Contrast this with the extraordinary determination to resist the invasion by Ukrainians galvanised by their enhanced sense of national identity, supported by eye-witness testimony of the true horrors taking place in their country. Moreover, in Volodymyr Zelenskyy they are led by a man who understands better than many leaders the very literal meaning of the phrase ‘theatre of war’.

Russia has more ‘machines’ and the fear is that these will be deployed with increasing brutality, but it is to be hoped that Boyd’s mantra will ultimately prevail in this conflict.

By comparison to the events in Ukraine the world of corporate competition is trivial, but I am not the first to have been struck by the applicability of Boyd’s theory to commerce.

Where Boyd has people, ideas and machines, I would supplement brand, marketing and product.

The foundation of every successful business should be an outstanding product or service. This alone, however, will not be sufficient to guarantee success.
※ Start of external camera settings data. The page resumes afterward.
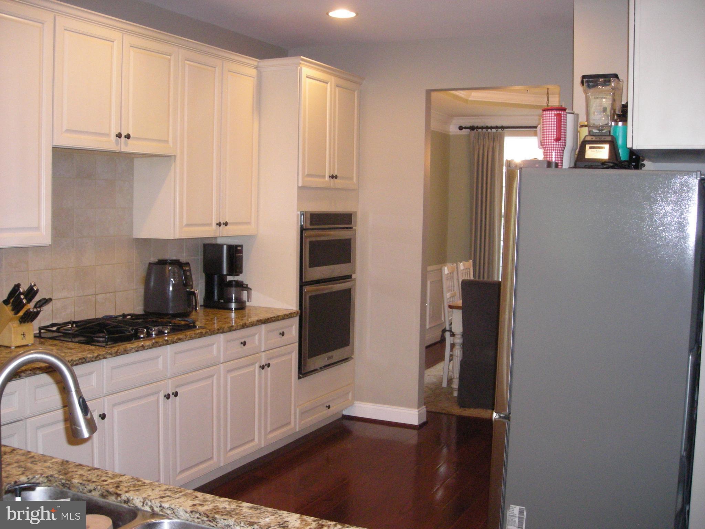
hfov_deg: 49.0
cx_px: 352
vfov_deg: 37.7
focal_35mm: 38
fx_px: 774
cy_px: 264
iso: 315
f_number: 3.2
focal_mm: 6.3
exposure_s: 1/60
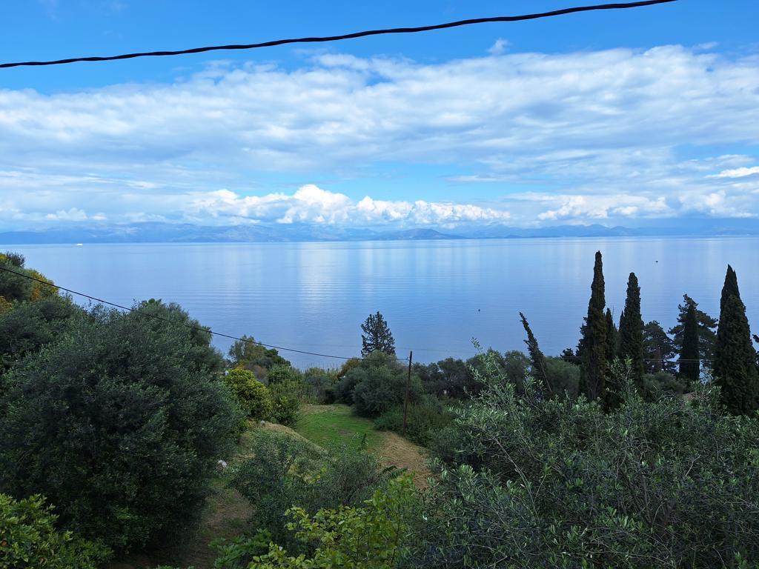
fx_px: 504
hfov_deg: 73.9
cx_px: 380
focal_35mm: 23
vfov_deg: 58.9
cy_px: 284
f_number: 1.8
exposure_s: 1/2747
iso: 40
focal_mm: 5.54
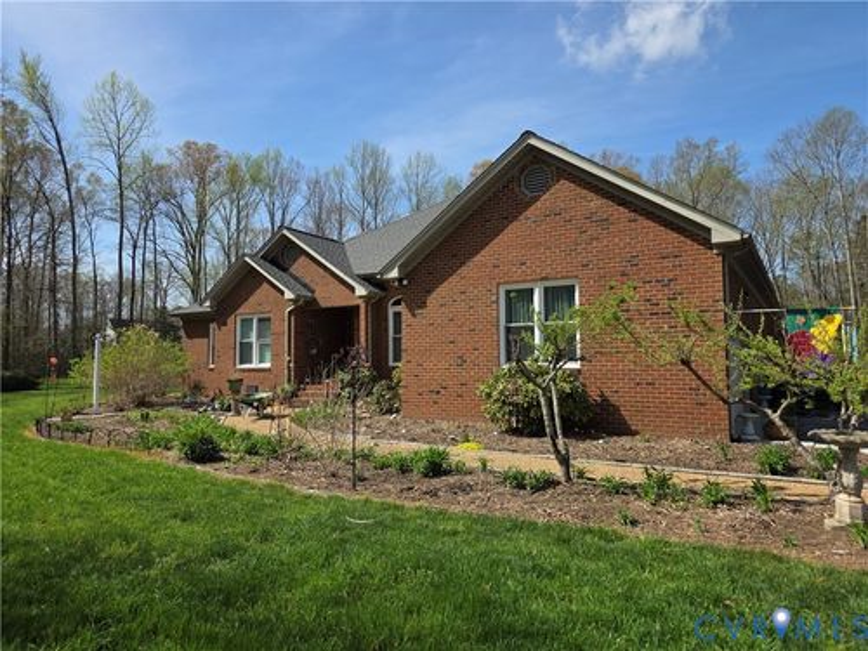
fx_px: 577
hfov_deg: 73.9
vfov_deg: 58.9
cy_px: 326
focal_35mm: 23
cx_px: 434
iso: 80
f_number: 1.7
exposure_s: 1/5153
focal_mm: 6.3
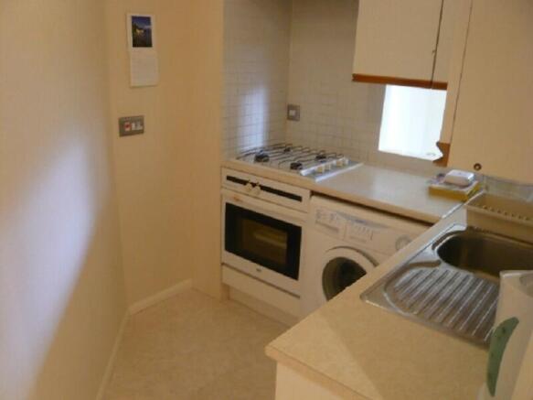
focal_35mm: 28
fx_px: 431
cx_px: 266
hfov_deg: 63.5
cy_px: 200
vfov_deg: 49.7
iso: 200
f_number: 2.8
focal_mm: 4.6
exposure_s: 1/15
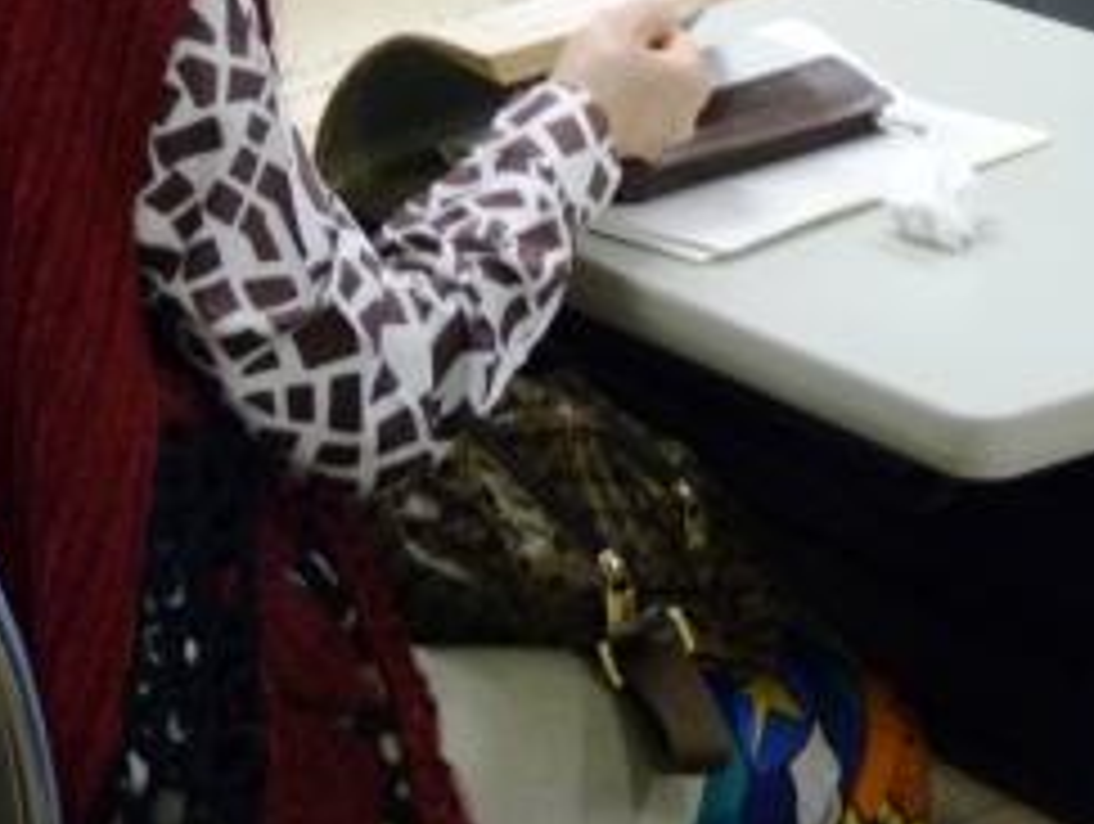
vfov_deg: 10.7
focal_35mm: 138
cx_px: 590
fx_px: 4368
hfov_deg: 14.3
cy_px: 81
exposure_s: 1/40
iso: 400
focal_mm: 13.3
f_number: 3.4
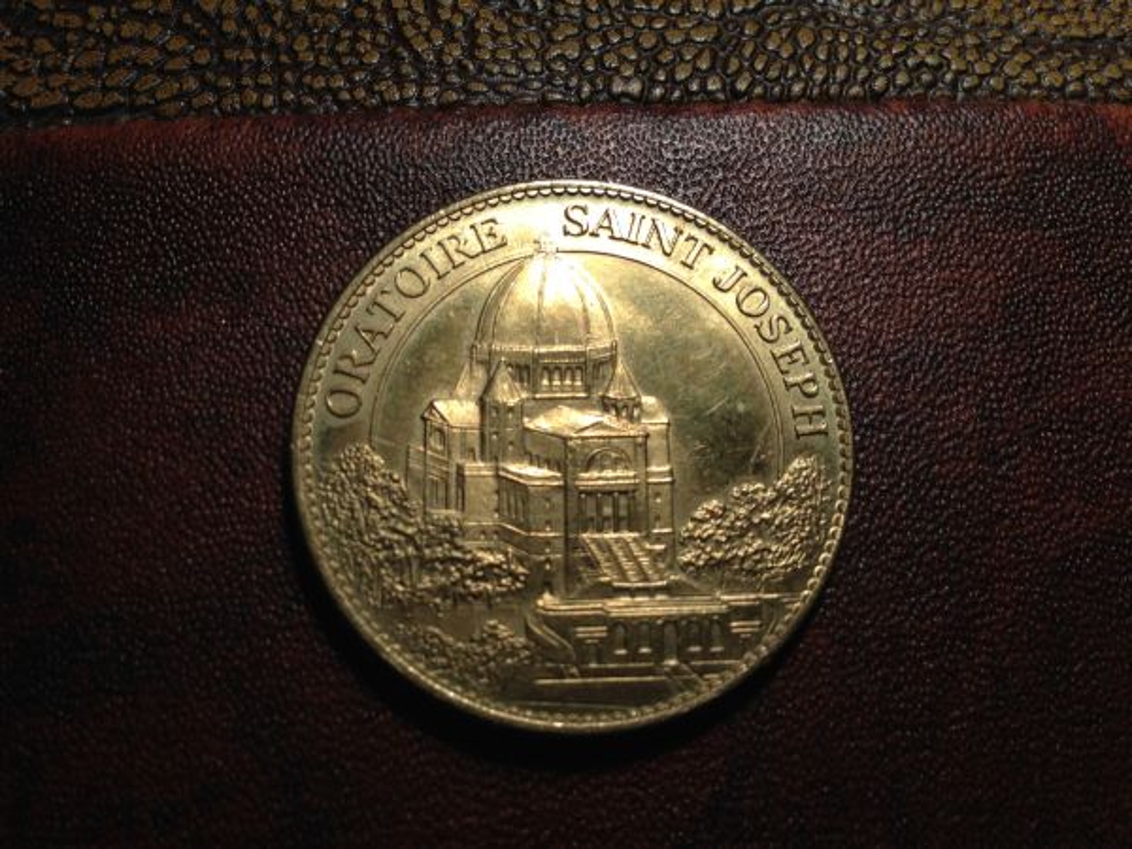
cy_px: 424
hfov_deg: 55.4
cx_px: 566
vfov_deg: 42.9
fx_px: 1079
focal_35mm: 33
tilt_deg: -53.1
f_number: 2.4
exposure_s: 1/120
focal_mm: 4.12
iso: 50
In commoditised markets where choice abounds and there is little to differentiate between competitors, companies need to win consumers’ hearts as well as their minds. It is the reputation, values and image of the business, embodied in its brand, that will do this, driving customers to choose one product or service over another because it makes them feel like a ‘winner’.

Marketing is the means by which that business’s brand is communicated to existing and potential customers, providing constant confirmation and reinforcement that their offering should be the preferred choice, rather than that of competitors.

Not only will this deliver sales volumes that exceed those of competitors, but these businesses will also be able to charge a premium, driving a virtuous cycle as revenues can then be reinvested into the business.

To summarise a great product – or ‘machine’ – is a business’s ticket to the races, but it won’t make it a winner. For that you have to convince ‘people’ you have the best ‘idea’ too.